Copy everything from the start of the lines down to the line containing "right hip: (125, 297, 0)", replacing "wrist" with "hand" and changing nothing else. Leave out the picture.

Collected data:
·····
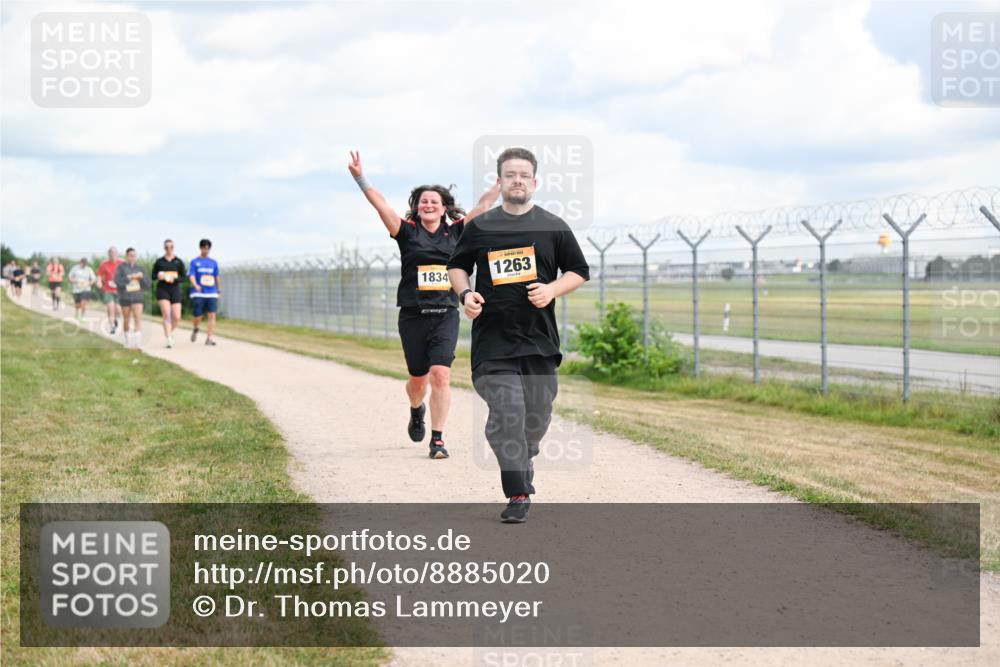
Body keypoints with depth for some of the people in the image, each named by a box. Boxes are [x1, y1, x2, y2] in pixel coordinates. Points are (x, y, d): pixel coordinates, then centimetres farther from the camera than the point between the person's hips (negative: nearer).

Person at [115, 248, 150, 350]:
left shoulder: (139, 268, 10)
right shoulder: (121, 267, 3)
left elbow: (147, 284, 9)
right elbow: (117, 280, -10)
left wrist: (141, 277, -9)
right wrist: (129, 277, -17)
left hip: (137, 297, 1)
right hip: (125, 297, 0)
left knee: (138, 318, -14)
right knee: (126, 320, 8)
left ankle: (138, 343, -21)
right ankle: (128, 342, 26)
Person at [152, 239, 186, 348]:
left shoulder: (179, 262, 5)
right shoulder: (159, 262, 4)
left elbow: (183, 277, 4)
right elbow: (153, 276, 10)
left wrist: (174, 279, -15)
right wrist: (158, 276, -13)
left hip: (175, 290, 1)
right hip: (162, 290, -1)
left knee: (177, 317, -3)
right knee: (166, 314, -16)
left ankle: (170, 332, 28)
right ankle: (169, 339, -15)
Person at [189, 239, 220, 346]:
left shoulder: (213, 263, 11)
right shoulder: (194, 262, 2)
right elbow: (191, 276, -9)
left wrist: (218, 289, 27)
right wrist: (195, 285, -27)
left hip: (212, 294, 3)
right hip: (198, 293, -2)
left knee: (212, 315, -10)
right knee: (197, 317, -4)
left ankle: (210, 338, -8)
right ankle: (195, 329, 29)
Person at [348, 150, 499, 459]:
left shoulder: (456, 232, 6)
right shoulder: (407, 231, 1)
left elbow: (483, 205, 7)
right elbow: (381, 205, -9)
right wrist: (360, 179, -21)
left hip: (446, 316, 0)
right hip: (413, 316, 0)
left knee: (441, 375, -13)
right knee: (418, 379, 11)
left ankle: (437, 439, -8)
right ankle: (416, 412, 46)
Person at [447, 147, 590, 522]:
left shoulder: (554, 227, 6)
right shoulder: (480, 227, 7)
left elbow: (579, 272, 10)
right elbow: (456, 266, 18)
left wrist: (551, 290, -9)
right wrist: (465, 293, -3)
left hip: (540, 339, 2)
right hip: (493, 340, -1)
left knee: (536, 418, 10)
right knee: (507, 414, -13)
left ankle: (523, 468, 38)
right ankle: (518, 495, -11)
·····
WRITTEN REPLY —
Body keypoints with depth for some of the people in the image, each named by a box. Boxes are [x1, y1, x2, y2] in pixel coordinates. Points are (x, y, d): pixel coordinates, then centimetres farther from the camera than the point between the person's hips (negative: nearer).

Person at [115, 248, 150, 350]:
left shoulder: (139, 268, 10)
right shoulder: (121, 267, 3)
left elbow: (147, 284, 9)
right elbow: (117, 280, -10)
left hand: (141, 277, -9)
right hand: (129, 277, -17)
left hip: (137, 297, 1)
right hip: (125, 297, 0)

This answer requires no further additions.